Just 10 per cent of old-growth was left at last count in 2009. By now, Fairy Creek forests are likely closer to the provincial average of three per cent remaining old-growth. This falls far outside the modern definition of sustainable forestry.

But if your business is logging old-growth, pointing out that logging in Fairy Creek meets Canada’s definition of “certified sustainable” is good for the bottom line. And that’s the point.

In the wake of the Clayoquot Sound protests, Canada's forestry industry needed a serious rebrand. “Certification” was seen as a way to help Canada market itself as a world leader in sustainable forestry, and the CSA was a ready partner.

It worked. Post-Clayoquot, Canadian governments and the forest industry went on a charm offensive and — backed by “certification” — restored Canada’s reputation and markets.

It did not matter that the certification contained no hard and fast rules requiring sustainability. The B.C. government went one step further, entrenching industry standard-setting and self-regulation in its forestry laws. In these laws, the government also moved to expressly limit factors like wildlife habitat protection that might slow the rate of logging.

That’s a key reason why the last time government biologists looked, they could find only two old-growth-dependent spotted owls in the wild.

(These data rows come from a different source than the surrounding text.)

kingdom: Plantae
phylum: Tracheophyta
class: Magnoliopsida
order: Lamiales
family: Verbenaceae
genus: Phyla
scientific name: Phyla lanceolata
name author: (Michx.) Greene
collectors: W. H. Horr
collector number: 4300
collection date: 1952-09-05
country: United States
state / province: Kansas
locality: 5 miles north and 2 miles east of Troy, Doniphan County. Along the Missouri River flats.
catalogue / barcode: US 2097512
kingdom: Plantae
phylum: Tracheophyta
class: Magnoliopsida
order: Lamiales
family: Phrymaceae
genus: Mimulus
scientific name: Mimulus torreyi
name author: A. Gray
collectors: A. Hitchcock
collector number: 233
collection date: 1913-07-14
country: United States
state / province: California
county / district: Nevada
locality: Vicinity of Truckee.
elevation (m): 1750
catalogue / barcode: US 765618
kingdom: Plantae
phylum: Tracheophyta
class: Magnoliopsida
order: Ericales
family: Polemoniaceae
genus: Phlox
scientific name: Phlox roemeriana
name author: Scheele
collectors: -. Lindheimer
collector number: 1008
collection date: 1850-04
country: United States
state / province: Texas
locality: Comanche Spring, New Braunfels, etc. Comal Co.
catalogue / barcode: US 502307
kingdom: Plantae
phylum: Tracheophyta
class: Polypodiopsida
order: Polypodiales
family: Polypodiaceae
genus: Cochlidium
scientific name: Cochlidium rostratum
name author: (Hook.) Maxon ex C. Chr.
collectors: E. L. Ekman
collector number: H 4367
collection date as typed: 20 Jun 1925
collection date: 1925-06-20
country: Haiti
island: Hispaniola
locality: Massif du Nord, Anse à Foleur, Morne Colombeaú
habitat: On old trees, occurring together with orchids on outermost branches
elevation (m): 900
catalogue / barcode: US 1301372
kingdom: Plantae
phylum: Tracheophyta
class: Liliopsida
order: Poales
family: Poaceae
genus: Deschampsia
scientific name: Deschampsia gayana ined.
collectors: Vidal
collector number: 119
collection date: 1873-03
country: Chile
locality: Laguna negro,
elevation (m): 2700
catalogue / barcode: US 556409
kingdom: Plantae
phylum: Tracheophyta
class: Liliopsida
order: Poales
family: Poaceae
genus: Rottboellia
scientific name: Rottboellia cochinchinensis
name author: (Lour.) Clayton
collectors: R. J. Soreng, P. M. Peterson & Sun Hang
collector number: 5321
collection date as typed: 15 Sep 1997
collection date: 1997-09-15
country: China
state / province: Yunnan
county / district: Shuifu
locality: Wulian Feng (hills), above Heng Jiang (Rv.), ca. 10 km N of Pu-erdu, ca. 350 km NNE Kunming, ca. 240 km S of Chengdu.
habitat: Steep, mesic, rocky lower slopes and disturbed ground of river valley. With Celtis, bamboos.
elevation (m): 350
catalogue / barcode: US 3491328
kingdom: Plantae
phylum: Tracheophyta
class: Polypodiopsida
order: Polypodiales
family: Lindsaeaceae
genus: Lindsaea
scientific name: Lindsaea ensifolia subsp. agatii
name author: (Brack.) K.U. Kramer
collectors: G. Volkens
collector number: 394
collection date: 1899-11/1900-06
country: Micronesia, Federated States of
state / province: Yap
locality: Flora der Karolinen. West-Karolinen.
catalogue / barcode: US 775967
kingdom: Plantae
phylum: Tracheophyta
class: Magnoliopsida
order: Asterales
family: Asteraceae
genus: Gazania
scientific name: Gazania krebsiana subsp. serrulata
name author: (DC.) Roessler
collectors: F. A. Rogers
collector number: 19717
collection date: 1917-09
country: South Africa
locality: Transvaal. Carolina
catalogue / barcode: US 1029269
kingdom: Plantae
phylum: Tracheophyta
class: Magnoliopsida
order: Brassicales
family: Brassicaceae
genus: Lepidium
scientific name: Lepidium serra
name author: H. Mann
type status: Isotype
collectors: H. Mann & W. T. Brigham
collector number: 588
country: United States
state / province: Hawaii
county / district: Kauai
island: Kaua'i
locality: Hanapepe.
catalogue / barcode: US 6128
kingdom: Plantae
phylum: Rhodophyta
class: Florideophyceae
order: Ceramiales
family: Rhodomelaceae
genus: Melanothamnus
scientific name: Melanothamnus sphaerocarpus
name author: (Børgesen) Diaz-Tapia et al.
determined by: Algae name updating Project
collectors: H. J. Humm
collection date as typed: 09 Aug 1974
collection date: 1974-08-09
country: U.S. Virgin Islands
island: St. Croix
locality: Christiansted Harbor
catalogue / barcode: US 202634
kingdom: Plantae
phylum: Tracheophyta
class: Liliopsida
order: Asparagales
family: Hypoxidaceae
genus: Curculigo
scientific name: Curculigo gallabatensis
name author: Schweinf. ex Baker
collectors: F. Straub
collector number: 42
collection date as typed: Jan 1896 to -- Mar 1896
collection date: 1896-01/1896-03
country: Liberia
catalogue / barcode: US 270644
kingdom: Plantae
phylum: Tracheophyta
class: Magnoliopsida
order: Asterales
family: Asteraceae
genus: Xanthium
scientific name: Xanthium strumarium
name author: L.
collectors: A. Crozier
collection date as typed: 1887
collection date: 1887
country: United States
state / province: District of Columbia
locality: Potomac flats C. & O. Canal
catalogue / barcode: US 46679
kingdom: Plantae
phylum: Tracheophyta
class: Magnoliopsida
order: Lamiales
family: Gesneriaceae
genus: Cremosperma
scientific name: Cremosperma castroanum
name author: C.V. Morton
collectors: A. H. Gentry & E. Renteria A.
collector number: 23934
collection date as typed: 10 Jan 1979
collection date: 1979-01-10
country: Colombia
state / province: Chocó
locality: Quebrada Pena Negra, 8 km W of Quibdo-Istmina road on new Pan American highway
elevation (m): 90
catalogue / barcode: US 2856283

It’s also why B.C.’s forest industry is declining. Years of overcut have led to what the government calls a “fall down” — a necessary reduction in the amount that can be logged annually. Since 2000, 35 sawmills have closed and B.C. forestry jobs have declined by half.

Yet, including Fairy Creek, more than 1.6 million hectares of B.C. forests are slated to be logged under the CSA’s sustainable forest management standard.

Forestry in B.C. will never be sustainable until government and industry stop greenwashing.

Earlier this summer, on behalf of six B.C. citizens who represent forestry, industry, tourism, environment, and Indigenous interests, Ecojustice submitted a complaint to the Cartels and Deceptive Marketing Practices Branch of the federal Competition Bureau asking it to investigate the CSA’s false and misleading statements about its forestry certification standard.

We hope by seeking a large fine, we can deter B.C. industry and government greenwashing about so-called sustainable logging.

Until then, if someone asks you if B.C. logs sustainably, just point to Fairy Creek.

Devon Page is the executive director of Ecojustice, Canada’s largest environmental law charity. He obtained the first injunction in Canada to stop logging in old-growth forests home to the northern spotted owl.